The Come Out and Play Festival is a street games fesitval dedicated to exploring new styles of games and play.

Come Out & Play 2010 in Brooklyn

Battle of Brooklyn
Battle in hand-to-flag combat to conquer the park

Start Time: Sunday June 6 at 1 PM
Location: Prospect Park - meet at the Boathouse terrace facing the pond
# of players: 30-40
Duration: 1 hr

The Battle of Brooklyn is a game about territorial conquest inspired by the revolutionary battle that that took place in Prospect Park. The redcoat or bluecoat armies are battling for control of the park and the future of our country.

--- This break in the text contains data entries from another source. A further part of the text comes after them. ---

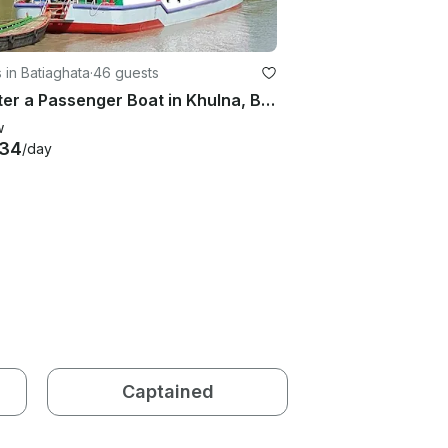
 in Batiaghata
·
46 guests
Charter a Passenger Boat in Khulna, Bangladesh
w
834
/day
Captained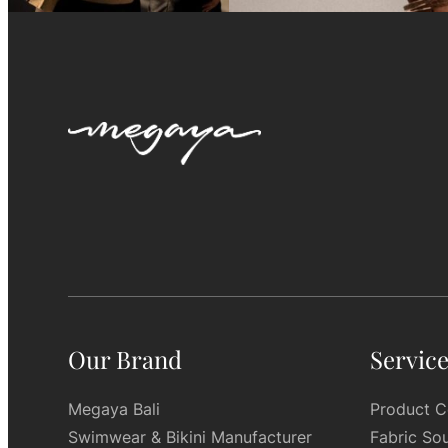
Our Brand
Servic
Megaya Bali
Product C
Swimwear & Bikini Manufacturer
Fabric So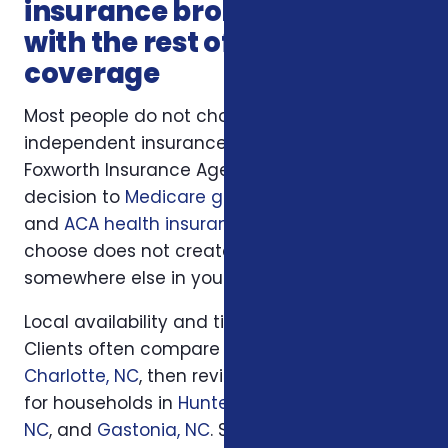
insurance broker connects
with the rest of your
coverage
Most people do not choose charlotte
independent insurance broker in isolation.
Foxworth Insurance Agency connects this
decision to
Medicare guidance
,
life insurance
,
and
ACA health insurance
so the plan you
choose does not create a hidden gap
somewhere else in your insurance picture.
Local availability and timing can also matter.
Clients often compare options first in
Charlotte, NC
, then review similar questions
for households in
Huntersville, NC
,
Concord,
NC
, and
Gastonia, NC
. South Carolina families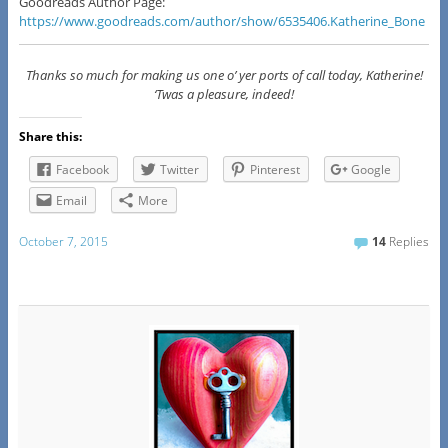
Goodreads Author Page:
https://www.goodreads.com/author/show/6535406.Katherine_Bone
Thanks so much for making us one o’ yer ports of call today, Katherine!
‘Twas a pleasure, indeed!
Share this:
Facebook
Twitter
Pinterest
Google
Email
More
October 7, 2015
14
Replies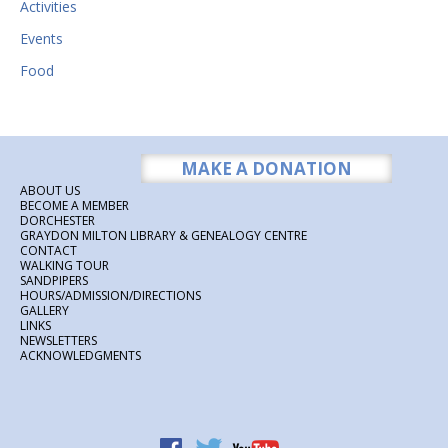
Activities
Events
Food
MAKE A DONATION
ABOUT US
BECOME A MEMBER
DORCHESTER
GRAYDON MILTON LIBRARY & GENEALOGY CENTRE
CONTACT
WALKING TOUR
SANDPIPERS
HOURS/ADMISSION/DIRECTIONS
GALLERY
LINKS
NEWSLETTERS
ACKNOWLEDGMENTS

In preparation for war, each army is looking to enlist fifteen (15) to twenty (20) honorable men and women. Both armies are organized into three regiments. Each regiment has at least five soldiers, a flag, and a map that the identifies the strategic territories they must conquer and defend.

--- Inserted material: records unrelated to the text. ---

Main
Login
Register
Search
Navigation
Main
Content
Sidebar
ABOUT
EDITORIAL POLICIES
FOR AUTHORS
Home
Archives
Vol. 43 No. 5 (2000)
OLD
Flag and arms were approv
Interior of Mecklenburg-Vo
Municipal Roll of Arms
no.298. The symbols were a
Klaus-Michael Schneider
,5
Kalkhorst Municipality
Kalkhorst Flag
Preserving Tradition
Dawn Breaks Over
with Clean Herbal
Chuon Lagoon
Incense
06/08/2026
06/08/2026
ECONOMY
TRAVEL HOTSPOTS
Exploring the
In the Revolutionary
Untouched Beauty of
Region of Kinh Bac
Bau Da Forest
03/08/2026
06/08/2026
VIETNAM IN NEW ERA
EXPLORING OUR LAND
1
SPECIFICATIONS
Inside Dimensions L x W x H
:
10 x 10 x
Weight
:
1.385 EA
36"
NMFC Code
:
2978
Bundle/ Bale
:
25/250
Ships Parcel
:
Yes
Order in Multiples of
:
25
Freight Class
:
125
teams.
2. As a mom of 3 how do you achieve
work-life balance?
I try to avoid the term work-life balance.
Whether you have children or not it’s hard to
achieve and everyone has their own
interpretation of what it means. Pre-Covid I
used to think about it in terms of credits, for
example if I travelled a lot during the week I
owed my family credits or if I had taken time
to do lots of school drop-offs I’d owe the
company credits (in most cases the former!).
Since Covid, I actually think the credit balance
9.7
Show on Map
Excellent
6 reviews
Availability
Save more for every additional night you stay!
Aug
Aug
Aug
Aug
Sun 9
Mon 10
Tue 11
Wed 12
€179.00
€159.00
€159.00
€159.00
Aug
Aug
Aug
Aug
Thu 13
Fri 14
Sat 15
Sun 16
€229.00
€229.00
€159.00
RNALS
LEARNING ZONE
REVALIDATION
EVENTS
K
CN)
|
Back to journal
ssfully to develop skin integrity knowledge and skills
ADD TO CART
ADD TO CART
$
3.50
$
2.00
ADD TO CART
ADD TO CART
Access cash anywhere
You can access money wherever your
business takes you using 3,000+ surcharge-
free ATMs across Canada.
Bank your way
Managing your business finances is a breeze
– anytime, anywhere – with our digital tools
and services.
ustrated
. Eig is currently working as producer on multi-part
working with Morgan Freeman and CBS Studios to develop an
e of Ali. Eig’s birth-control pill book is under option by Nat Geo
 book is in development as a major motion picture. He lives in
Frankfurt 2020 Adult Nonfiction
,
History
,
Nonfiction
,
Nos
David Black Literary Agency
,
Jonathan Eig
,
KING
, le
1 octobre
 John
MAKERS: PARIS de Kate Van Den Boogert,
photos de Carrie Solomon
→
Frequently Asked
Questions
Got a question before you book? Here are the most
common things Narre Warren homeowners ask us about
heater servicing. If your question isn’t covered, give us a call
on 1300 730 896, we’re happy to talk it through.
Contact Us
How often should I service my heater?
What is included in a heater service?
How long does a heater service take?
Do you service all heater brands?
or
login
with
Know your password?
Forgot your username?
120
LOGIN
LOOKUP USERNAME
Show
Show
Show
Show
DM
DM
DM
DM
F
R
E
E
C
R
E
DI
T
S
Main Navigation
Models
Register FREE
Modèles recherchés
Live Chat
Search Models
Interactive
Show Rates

Each soldier has four lives, represented by four flags attached to their belts. In hand-to-flag combat, soldiers fight to steal these life flags from enemy combatants. Captured life flags are attached to each regiments' flagstaff and are crucial for conquering territory.

To conquer territory, an army must take a picture of a full regiment in a strategic location posing with their nation's flags. The picture must then be delivered in person to the strategic battlefield command. The number of captured life flags featured in each picture determines which army holds a territory. Therefore, armies can conquer territories from one another throughout the battle.

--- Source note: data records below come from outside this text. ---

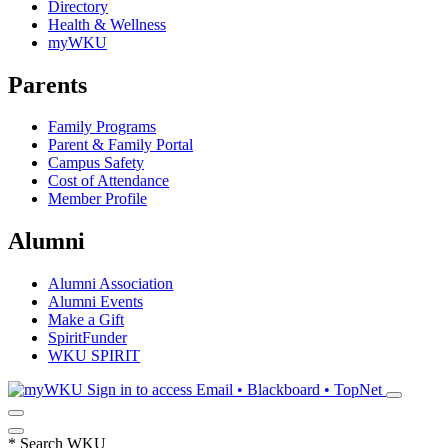
Directory
Health & Wellness
myWKU
Parents
Family Programs
Parent & Family Portal
Campus Safety
Cost of Attendance
Member Profile
Alumni
Alumni Association
Alumni Events
Make a Gift
SpiritFunder
WKU SPIRIT
Sign in to access
Email • Blackboard • TopNet
*
Search WKU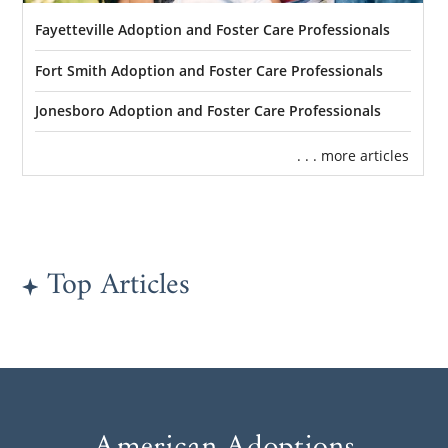
Fayetteville Adoption and Foster Care Professionals
Fort Smith Adoption and Foster Care Professionals
Jonesboro Adoption and Foster Care Professionals
. . . more articles
Top Articles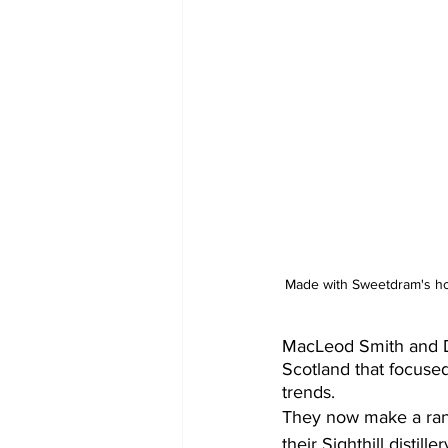
Made with Sweetdram's ho
MacLeod Smith and Da
Scotland that focused
trends.
They now make a rang
their Sighthill distill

If a soldier looses all four of his/her life flags, s/he must return to the infirmary to recuperate. At the infirmary soldiers that have lost all life flags can get new ones by trading-in life flags their army has captured from the opposing army.

That army that holds the most territories at the end of the game will emerge victorious and take all the glory.

Designers: Julio Terra, Morgen Fleisig
Julio Terra is a student at the Interactive Telecommunications Program with a background in interactive media and marketing. He is currently enrolled in a Big Games class that explores street games. On a personal level he enjoys exploring how mobile technology enables people to experience the physical world in new ways by connecting and blurring the line between physical and digital worlds.

Morgen Fleisig is also a student at the Interactive Telecommunications Program with a background in architecture, and currently enrolled in the same Big Games class with Julio. He is especially interested in the manner in which we extend ourselves into the world and reshape it, and what strategies and technologies we employ to do so.